▶ [Requirement] Return exactly the span of lines in the following data that opens with the line containing "middle pip: (106, 102)" and closes with the line containing "pinky dip: (288, 308)". Include nothing else.

▶ [Dataset records]
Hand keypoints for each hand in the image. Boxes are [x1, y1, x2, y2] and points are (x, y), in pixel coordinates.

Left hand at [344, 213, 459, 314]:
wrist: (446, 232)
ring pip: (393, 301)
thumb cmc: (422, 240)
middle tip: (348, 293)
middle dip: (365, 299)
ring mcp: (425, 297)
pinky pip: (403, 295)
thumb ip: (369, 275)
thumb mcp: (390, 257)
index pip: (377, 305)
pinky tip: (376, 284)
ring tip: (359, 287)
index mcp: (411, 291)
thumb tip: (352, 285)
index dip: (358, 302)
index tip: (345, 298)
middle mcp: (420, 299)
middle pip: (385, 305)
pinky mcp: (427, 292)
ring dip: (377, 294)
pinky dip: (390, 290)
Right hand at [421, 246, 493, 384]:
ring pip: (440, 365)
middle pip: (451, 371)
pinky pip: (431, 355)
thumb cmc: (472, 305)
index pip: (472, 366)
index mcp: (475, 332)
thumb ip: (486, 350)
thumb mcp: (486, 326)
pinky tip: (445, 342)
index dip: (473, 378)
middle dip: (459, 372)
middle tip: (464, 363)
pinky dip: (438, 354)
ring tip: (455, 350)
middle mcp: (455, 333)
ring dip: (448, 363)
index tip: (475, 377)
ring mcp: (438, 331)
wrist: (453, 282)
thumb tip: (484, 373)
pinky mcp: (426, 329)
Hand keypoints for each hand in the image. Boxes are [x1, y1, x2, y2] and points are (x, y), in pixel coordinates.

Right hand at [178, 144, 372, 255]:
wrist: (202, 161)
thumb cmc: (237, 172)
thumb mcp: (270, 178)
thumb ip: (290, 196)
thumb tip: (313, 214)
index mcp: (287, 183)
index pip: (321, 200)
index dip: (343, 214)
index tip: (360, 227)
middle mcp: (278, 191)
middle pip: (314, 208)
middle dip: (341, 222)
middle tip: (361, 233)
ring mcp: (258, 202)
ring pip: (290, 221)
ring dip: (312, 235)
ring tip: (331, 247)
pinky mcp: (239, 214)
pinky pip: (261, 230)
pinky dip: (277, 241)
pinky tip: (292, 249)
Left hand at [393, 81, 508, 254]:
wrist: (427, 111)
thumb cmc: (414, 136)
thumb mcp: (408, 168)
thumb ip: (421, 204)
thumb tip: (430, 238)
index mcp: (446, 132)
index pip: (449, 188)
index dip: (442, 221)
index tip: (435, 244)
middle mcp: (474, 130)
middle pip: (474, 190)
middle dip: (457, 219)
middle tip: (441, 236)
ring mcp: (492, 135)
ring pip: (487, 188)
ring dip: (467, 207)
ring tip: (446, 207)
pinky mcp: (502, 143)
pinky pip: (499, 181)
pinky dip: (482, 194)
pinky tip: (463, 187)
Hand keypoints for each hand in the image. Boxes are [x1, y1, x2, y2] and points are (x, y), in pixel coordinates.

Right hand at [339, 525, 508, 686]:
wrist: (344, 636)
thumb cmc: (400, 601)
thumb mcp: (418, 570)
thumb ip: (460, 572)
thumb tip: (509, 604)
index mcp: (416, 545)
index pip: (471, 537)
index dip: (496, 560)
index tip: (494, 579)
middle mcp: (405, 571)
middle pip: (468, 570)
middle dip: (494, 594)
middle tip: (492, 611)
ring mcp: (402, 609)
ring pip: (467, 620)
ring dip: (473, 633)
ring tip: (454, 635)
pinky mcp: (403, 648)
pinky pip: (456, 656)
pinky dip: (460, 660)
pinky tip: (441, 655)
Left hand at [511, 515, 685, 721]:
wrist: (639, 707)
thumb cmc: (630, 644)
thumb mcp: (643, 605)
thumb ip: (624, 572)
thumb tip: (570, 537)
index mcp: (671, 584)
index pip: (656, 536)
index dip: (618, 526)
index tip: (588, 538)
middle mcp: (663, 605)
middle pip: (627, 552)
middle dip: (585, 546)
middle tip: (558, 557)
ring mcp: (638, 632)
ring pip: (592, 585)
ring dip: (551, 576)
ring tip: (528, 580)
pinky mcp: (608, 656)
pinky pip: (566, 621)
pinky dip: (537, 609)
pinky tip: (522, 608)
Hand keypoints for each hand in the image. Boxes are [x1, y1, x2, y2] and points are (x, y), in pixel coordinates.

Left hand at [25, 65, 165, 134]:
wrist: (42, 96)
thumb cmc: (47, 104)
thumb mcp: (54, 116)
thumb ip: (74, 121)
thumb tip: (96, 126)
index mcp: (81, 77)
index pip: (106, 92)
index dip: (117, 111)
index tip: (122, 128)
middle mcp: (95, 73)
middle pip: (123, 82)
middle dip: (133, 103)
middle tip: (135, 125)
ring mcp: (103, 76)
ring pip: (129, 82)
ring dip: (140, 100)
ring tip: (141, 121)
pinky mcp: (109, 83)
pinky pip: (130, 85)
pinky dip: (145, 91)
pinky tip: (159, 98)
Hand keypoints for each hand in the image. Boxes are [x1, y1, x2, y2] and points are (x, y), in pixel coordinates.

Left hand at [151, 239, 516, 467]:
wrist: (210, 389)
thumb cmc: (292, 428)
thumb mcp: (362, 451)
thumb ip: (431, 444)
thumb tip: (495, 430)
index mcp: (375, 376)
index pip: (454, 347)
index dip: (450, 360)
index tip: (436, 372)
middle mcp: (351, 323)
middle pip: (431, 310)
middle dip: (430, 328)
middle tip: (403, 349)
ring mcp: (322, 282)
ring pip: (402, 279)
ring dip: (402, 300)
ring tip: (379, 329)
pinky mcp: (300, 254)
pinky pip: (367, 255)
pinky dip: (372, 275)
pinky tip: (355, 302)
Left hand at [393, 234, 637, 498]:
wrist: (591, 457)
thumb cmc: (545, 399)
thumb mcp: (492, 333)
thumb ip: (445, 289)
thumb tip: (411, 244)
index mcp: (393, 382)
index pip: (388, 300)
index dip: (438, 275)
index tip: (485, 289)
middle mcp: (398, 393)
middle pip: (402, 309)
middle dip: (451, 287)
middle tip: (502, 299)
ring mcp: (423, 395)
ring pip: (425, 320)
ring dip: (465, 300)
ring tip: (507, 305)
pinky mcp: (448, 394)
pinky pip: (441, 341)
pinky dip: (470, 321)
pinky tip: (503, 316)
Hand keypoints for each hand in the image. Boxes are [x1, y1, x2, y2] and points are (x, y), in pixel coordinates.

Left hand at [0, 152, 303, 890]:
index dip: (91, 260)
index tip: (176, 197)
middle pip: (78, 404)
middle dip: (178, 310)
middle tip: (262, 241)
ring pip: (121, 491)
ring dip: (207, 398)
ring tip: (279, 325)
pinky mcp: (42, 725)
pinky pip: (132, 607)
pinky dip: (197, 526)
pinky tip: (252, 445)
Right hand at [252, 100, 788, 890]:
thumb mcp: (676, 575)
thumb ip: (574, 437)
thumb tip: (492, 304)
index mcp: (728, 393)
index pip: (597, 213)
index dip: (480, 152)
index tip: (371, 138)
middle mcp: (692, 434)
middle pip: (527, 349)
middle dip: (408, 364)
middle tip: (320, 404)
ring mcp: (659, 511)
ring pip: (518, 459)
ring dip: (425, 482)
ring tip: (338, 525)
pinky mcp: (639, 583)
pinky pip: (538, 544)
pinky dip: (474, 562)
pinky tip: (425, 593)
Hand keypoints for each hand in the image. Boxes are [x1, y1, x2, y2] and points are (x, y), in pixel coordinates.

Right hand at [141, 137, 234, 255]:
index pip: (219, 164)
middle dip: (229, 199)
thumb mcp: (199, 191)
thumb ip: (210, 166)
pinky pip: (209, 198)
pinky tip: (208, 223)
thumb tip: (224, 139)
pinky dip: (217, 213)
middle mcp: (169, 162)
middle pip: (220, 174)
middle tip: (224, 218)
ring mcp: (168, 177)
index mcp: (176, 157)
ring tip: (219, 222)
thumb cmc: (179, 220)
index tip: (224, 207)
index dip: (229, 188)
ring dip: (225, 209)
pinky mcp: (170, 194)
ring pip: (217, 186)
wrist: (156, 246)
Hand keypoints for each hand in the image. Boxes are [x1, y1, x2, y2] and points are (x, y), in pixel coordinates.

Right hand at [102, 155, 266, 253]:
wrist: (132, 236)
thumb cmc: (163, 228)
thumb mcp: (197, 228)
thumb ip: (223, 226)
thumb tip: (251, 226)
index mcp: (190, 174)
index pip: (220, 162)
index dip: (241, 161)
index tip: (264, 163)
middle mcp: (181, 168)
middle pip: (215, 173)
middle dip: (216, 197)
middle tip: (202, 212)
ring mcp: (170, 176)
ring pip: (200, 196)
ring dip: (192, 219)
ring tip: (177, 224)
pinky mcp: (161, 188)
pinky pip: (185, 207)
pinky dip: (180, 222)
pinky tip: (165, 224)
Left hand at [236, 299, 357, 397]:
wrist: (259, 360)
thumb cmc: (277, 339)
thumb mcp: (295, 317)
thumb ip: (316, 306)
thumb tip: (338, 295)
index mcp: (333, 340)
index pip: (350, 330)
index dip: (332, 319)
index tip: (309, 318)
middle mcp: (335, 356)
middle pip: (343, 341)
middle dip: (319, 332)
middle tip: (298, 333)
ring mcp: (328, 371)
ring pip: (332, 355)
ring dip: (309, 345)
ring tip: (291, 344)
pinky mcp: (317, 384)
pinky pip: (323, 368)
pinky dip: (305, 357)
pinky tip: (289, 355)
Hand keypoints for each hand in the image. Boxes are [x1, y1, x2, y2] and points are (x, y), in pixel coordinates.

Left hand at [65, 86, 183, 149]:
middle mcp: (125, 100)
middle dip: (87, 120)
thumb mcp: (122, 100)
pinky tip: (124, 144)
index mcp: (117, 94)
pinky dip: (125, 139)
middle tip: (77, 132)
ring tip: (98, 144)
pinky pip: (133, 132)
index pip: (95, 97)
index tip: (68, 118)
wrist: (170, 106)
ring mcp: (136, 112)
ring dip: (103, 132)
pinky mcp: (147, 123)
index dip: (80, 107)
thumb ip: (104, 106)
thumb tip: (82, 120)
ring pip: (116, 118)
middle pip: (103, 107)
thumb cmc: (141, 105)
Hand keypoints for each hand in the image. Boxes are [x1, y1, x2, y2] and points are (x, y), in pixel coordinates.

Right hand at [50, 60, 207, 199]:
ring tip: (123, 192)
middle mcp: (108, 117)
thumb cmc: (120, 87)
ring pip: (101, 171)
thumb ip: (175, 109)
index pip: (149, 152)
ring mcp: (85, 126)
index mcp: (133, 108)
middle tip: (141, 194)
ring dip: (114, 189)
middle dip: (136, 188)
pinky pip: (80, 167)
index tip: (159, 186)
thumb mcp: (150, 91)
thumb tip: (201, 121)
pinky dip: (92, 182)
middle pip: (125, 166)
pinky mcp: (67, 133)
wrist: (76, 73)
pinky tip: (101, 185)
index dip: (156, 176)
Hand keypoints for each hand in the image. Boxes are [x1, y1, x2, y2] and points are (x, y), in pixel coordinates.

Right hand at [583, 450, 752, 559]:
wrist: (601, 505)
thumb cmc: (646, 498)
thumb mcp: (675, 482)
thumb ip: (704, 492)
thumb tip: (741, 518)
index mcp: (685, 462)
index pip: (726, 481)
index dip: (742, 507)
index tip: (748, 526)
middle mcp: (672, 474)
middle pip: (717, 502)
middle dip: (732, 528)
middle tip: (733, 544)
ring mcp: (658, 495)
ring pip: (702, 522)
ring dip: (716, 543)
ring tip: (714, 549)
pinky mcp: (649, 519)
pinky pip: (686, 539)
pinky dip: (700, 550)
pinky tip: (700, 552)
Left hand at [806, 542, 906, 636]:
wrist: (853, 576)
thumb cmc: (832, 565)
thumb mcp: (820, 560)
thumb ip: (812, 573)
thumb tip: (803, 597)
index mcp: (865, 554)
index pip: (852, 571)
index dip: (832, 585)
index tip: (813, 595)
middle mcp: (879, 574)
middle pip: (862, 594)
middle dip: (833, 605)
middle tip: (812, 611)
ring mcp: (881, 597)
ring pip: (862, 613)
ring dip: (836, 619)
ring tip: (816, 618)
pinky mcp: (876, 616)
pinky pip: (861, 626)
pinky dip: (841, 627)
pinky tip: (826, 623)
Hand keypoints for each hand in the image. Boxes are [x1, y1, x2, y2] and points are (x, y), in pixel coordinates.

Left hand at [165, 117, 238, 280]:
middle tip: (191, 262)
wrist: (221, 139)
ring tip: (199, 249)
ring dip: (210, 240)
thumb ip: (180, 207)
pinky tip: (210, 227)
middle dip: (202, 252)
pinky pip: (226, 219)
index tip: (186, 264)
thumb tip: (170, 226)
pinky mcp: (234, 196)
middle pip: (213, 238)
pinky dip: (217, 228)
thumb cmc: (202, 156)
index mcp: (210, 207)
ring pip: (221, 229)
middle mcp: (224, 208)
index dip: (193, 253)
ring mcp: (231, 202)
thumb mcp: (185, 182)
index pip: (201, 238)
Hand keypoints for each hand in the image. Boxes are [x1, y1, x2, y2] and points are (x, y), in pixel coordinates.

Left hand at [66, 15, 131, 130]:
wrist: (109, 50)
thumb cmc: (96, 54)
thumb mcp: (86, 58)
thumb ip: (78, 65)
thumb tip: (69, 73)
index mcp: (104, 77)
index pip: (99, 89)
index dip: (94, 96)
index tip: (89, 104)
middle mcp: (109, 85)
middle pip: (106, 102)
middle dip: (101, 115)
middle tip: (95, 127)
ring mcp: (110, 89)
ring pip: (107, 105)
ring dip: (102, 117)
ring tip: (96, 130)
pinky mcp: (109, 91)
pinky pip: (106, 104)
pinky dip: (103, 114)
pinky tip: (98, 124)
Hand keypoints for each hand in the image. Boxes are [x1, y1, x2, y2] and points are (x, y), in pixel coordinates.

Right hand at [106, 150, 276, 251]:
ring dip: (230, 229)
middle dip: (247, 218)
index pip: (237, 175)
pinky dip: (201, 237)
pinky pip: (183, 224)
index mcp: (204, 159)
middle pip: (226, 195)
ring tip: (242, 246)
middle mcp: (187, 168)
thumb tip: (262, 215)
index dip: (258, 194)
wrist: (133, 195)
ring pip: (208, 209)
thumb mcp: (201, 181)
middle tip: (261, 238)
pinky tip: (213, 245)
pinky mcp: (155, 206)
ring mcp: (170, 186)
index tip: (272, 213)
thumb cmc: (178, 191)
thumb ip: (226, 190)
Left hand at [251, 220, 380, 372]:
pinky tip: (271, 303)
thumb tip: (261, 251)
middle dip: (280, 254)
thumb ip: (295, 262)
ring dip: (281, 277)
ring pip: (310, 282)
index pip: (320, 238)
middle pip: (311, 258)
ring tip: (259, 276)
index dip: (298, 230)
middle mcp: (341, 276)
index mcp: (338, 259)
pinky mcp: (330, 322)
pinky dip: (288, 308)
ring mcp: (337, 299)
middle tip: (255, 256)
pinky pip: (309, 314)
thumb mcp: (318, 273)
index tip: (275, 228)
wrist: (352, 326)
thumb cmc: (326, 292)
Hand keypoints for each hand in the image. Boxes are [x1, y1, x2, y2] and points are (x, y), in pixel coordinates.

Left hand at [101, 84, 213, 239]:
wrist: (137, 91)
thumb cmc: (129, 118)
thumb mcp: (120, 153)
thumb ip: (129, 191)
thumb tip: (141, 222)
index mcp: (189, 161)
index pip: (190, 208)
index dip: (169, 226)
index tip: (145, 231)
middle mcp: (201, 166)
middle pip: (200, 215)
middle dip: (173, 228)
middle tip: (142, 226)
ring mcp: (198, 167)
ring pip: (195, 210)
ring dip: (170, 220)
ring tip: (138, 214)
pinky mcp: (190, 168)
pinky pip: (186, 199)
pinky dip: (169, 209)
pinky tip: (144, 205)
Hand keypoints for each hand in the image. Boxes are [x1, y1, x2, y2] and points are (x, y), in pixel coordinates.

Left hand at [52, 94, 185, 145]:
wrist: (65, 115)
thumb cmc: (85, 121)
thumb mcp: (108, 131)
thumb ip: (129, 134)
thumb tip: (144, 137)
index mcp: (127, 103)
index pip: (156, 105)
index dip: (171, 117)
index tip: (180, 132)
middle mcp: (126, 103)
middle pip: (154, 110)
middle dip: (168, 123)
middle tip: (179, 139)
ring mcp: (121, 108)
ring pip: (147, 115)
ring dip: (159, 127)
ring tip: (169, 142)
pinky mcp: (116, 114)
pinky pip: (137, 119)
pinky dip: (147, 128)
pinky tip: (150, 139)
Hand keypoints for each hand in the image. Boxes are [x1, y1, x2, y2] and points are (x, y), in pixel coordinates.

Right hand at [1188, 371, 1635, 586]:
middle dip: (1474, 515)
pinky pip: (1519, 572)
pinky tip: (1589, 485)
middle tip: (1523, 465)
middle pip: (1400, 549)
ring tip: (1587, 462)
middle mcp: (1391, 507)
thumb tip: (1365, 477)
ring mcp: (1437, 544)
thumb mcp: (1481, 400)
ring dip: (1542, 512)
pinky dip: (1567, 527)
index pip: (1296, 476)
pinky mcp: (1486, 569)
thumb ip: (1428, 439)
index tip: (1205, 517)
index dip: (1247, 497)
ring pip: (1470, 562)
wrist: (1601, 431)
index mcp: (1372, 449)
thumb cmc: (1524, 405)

▶ [Response]
middle pip: (106, 102)
middle dip: (101, 115)
middle tip: (95, 127)
ring mcp: (110, 89)
ring pip: (107, 105)
ring dip: (102, 117)
ring tip: (96, 130)
pinky mcp: (109, 91)
pinky pip: (106, 104)
pinky dip: (103, 114)
pinky tip: (98, 124)
Hand keypoints for each hand in the image. Boxes are [x1, y1, x2, y2] and points are (x, y), in pixel coordinates.

Right hand at [106, 150, 276, 251]:
ring dip: (230, 229)
middle dip: (247, 218)
index pip: (237, 175)
pinky dip: (201, 237)
pinky pip: (183, 224)
index mcp: (204, 159)
middle pip: (226, 195)
ring tip: (242, 246)
middle mcp: (187, 168)
thumb tip: (262, 215)
index dip: (258, 194)
wrist: (133, 195)
ring pip: (208, 209)
thumb mcp: (201, 181)
middle tip: (261, 238)
pinky tip: (213, 245)
pinky mcp: (155, 206)
ring mcp: (170, 186)
index tip: (272, 213)
thumb cmc: (178, 191)
thumb ip: (226, 190)
Left hand at [251, 220, 380, 372]:
pinky tip: (271, 303)
thumb tip: (261, 251)
middle dip: (280, 254)
thumb ip: (295, 262)
ring dip: (281, 277)
ring pip: (310, 282)
index pip: (320, 238)
middle pip: (311, 258)
ring tip: (259, 276)
index dip: (298, 230)
middle mcp: (341, 276)
index mcp: (338, 259)
pinky mcp: (330, 322)
pinky dip: (288, 308)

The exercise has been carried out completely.